Description
Rick Benjamin (conductor) says of this recording:
"This is the third volume of Paragon Ragtime Orchestra recordings documenting the music of important African-American composers from late 19th- and early 20th-century New York City.
The inspiration for this effort came about twenty-five years ago, when I read James Weldon Johnson's Black Manhattan (1930), a fascinating chronicle of the city's black artistic life from the Victorian era to the Harlem Renaissance. I came to Johnson's volume after finishing Eileen Southern's The Music of Black Americans (1971), a wider-ranging academic work, but a no less revealing one. After reading these books I was excited to listen to the music they had described. But this was problematic: I discovered remarkably few available recordings of historic African-American music, and even fewer to represent New York's pioneering black composers. This inability to actually experience a considerable span of our musical heritage was a void that needed to be filled. Clearly it was time for a carefully curated new recording of first-rate performances played from authentic scores.

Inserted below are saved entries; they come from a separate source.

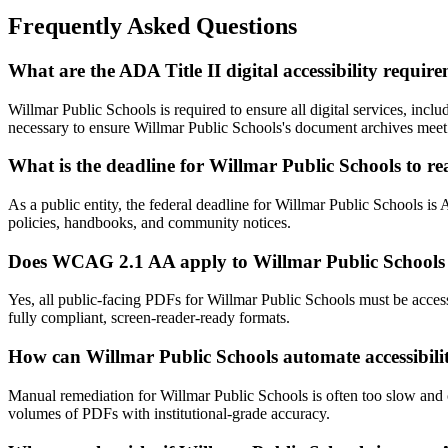
Frequently Asked Questions
What are the ADA Title II digital accessibility requi
Willmar Public Schools is required to ensure all digital services, 
necessary to ensure Willmar Public Schools's document archives meet 
What is the deadline for Willmar Public Schools to 
As a public entity, the federal deadline for Willmar Public Schools is
policies, handbooks, and community notices.
Does WCAG 2.1 AA apply to Willmar Public Schools 
Yes, all public-facing PDFs for Willmar Public Schools must be acc
fully compliant, screen-reader-ready formats.
How can Willmar Public Schools automate accessibili
Manual remediation for Willmar Public Schools is often too slow and 
volumes of PDFs with institutional-grade accuracy.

Fifteen years and three Black Manhattan volumes later, [the first was issued in 2003], we have recorded three and a half hours of this previously neglected music: sixty pieces by thirty-two outstanding African-American composers, spanning the seminal years of the 1870s to the early 1920s. It is our hope that these efforts have started to close this gap in America's cultural memory. Our even greater hope is that these recordings will enable the world to rediscover this magnificent music and the gifted, spirited, and persevering people who gave it to us." - Rick Benjamin, conductor, Paragon Ragtime Orchestra.